Now the force $\mathbf F: \mathbb R \rightarrow \mathbb R^3$ in the case of a force field is simply a composition of the two functions $\mathbf f: \mathbb R^3 \rightarrow \mathbb R^3$ and $\mathbf r: \mathbb R \rightarrow \mathbb R^3$. In other words, the force at time $t$ is simply the force field evaluated at the position at which the particle is at that instant. So: $$\mathbf F(t) \equiv \mathbf f(\mathbf r(t))$$ Using this on the definition of work $(*)$ you get: $$W_{A \rightarrow B} = \int_{t_A}^{t_B} d\mathbf r(t) \cdot \mathbf f(\mathbf r(t))$$ which is what people actually mean by $W_{A\rightarrow B} \equiv \int_{C_{AB}}d\mathbf r \cdot \mathbf F(\mathbf r)$.

Keep in mind that these are mostly just mathematical (as well as notational) nitpicking. They don't really affect any of the actual Physics in the problem :).

Response to comment:

Just as I talked about a position-dependent force field $\mathbf f(\mathbf r)$, you can have a more generalized time,velocity and position-dependent force field $\mathbf f(\mathbf r,\mathbf v,t)$.

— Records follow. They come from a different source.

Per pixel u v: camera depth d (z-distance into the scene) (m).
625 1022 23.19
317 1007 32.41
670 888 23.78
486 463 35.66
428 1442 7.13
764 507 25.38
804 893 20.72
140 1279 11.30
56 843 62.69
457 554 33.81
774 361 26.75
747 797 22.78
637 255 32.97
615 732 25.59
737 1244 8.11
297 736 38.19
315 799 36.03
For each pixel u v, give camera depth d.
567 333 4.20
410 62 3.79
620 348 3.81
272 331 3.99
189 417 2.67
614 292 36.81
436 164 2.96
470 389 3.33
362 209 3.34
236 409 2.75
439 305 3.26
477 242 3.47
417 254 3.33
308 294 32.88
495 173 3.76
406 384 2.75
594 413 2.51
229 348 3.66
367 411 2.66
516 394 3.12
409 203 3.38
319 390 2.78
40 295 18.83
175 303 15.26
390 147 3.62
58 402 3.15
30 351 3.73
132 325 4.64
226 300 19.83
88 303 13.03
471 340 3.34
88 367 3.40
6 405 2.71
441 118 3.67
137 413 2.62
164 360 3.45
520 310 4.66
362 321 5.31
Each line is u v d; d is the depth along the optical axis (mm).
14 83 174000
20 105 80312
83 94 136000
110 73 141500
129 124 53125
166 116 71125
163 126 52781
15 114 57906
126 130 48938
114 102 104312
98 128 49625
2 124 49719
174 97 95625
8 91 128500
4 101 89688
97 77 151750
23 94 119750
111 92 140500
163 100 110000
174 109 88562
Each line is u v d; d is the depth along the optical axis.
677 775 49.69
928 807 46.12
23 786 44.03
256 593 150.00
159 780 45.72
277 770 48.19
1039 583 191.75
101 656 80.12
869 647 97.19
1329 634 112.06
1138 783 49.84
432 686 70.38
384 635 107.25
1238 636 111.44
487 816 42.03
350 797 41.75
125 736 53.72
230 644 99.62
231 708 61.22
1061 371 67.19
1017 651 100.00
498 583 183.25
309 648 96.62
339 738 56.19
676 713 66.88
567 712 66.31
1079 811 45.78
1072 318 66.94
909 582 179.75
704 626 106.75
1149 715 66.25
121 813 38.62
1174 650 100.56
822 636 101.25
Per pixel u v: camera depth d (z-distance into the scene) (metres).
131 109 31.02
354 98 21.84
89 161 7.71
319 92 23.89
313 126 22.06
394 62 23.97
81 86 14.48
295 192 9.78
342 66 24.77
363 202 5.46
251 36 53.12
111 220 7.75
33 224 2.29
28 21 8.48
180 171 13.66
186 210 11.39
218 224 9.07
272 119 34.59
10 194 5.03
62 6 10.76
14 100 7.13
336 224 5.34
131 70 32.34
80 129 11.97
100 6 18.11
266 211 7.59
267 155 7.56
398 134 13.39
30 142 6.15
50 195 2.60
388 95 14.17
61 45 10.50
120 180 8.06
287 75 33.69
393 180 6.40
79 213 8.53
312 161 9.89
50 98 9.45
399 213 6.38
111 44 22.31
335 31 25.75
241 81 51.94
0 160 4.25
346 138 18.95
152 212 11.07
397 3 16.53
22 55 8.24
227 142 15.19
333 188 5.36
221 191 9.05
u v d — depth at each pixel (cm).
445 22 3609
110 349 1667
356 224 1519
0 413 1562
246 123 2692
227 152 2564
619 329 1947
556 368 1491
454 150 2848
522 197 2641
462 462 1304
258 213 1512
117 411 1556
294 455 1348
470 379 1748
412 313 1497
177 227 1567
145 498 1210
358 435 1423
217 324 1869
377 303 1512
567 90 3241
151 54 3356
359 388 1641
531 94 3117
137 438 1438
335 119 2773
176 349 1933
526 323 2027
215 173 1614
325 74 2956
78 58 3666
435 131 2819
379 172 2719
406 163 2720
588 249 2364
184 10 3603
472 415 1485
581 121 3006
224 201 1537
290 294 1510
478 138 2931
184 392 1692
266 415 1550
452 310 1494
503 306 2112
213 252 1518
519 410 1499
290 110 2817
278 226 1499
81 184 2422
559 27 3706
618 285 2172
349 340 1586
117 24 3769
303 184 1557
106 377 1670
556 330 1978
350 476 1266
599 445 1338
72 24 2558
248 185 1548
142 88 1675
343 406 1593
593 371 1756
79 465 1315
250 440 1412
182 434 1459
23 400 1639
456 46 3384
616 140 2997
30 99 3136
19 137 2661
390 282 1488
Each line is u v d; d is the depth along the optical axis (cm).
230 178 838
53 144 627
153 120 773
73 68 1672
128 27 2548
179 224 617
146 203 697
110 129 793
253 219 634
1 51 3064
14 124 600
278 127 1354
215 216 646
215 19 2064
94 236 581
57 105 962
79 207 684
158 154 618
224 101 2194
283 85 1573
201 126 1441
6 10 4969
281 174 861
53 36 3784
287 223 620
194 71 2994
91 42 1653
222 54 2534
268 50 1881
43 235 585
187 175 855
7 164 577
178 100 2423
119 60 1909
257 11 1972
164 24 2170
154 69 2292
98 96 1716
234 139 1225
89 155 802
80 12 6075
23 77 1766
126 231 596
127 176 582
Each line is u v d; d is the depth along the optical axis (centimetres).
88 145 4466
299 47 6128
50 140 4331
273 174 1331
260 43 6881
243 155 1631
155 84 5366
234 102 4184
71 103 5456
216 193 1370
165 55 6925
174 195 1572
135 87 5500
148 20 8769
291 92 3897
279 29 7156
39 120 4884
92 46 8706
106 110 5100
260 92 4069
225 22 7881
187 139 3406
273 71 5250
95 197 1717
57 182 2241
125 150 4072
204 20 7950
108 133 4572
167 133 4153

For example, consider a 1D spring with velocity-dependent friction, having a time dependent spring constant $k(t)$. The force exerted on a particle by this spring is simply $-k(t) x-\gamma v$. So you can define a generalized force field $f$ as $f(x,v,t) \equiv -k(t) x-\gamma v$ ($\gamma$ is the friction constant).

More generally you can have a generalized force field $\mathbf f$: $$\begin{cases} \mathbf f: \mathbb R^3\times\mathbb R^3 \times \mathbb R \ \rightarrow \mathbb R^3\\ (\mathbf r, \mathbf v, t) \longmapsto \mathbf f(\mathbf r,\mathbf v,t) \end{cases}$$ Again, the force experienced by a particle in such a force field would be a composition of $\mathbf f$ with the functions $\mathbf r$ and $ \mathbf v$; i.e. $$\mathbf F(t) \equiv \mathbf f(\mathbf r(t),\mathbf v(t),t)$$ So the force experienced by the particle is both explicitly dependent on time, as well as varying through the change of the particles position and velocity.

The work for this force field on the particle would simply be: $$W_{A \rightarrow B} = \int_{t_A}^{t_B} d\mathbf r(t) \cdot \mathbf F(t) = \int_{t_A}^{t_B} d\mathbf r(t) \cdot \mathbf f(\mathbf r(t),\mathbf v(t),t)$$

Note that in principle, you can even think of more and more complicated force fields, the main idea is however the same.

Answer 2

As the comments state, it ultimately depends on the nature of the system. So the system you've proposed is a three dimensional space parameterized by time. Force is also a vector so it has the same definition as the the vectors you've provided, and if you're dealing with Newtonian mechanics then you may utilize Newton's second law: $\vec{F} = m \vec{a}$. Work is, most simply, the inner product between force and displacement,

$$ W = \vec{F} \cdot \vec{x} $$.

More generally the work is the path integral over this inner product along some curve, $C$,

$$ W = \int_{C} \vec{F} \cdot d\vec{x} = \int_{t_{1}}^{t_{2}} \vec{F} \cdot \vec{v} dt $$

So you can see that work is a scaler.